Formula One team Sauber faced contempt of court action on Thursday after failing to overturn an order that Giedo van der Garde must drive for them at the Australian Grand Prix.
In a fast-moving sequence of events, the Swiss outfit were told to hand over a list of their assets on Friday morning to ensure they comply with the court ruling.
Sauber earlier lost their appeal against a Victoria Supreme Court order forcing them to honour a deal with former reserve driver van der Garde.
Van der Garde claims Sauber reneged on an agreement that he would race for them this season when they opted for heavily sponsored drivers Felipe Nasr and Marcus Ericsson instead.

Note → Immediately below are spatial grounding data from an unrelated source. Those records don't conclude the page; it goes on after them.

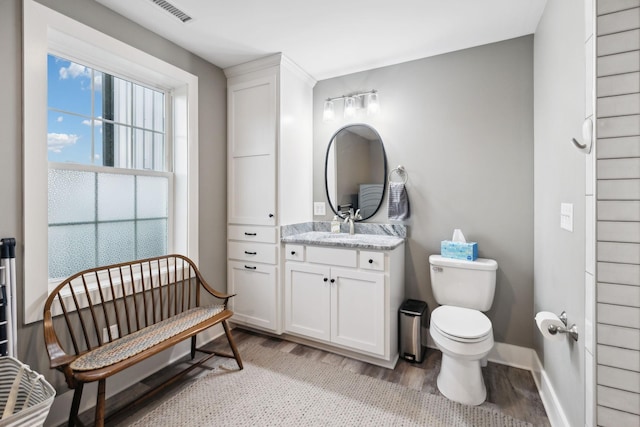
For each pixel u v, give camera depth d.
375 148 2.58
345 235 2.56
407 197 2.44
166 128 2.27
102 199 1.87
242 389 1.82
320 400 1.72
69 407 1.60
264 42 2.18
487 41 2.16
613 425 0.89
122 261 1.97
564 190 1.39
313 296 2.29
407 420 1.57
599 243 0.89
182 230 2.28
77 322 1.64
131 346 1.53
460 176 2.28
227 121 2.64
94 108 1.85
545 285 1.76
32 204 1.45
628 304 0.86
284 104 2.46
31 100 1.44
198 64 2.37
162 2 1.73
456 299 2.09
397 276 2.21
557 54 1.50
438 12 1.83
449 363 1.78
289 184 2.54
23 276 1.43
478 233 2.23
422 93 2.41
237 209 2.60
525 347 2.10
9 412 0.82
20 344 1.42
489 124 2.19
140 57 1.92
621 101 0.86
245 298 2.57
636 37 0.84
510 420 1.57
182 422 1.55
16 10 1.40
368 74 2.63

The legal row has badly disrupted Sauber’s preparations for the new season, with their driver line-up still unknown and a fresh hearing pending as practice sessions start on Friday.
Jim Peters QC said Sauber had made no effort to reinstate van der Garde, and sought to seize the team’s cars to ensure they complied with the court’s ruling.
Justice Clyde Croft ordered Sauber to deliver details of their assets in Australia by 9:30 am (2230 GMT) on Friday, ahead of a contempt of court hearing.
Van der Garde originally won his complaint at a Swiss arbitration tribunal and on Wednesday Justice Croft backed the ruling, enforcing it in Australia.
Sauber’s bid to overturn the decision was thrown out, with the three appeal court judges saying they saw “no error in the reasoning of the trial judge”.
“We did not consider this course (the appeal) to be in the interest of justice,” the judges said in a statement.
“The appeal is dismissed because we see no error in the reasons of the trial judge.”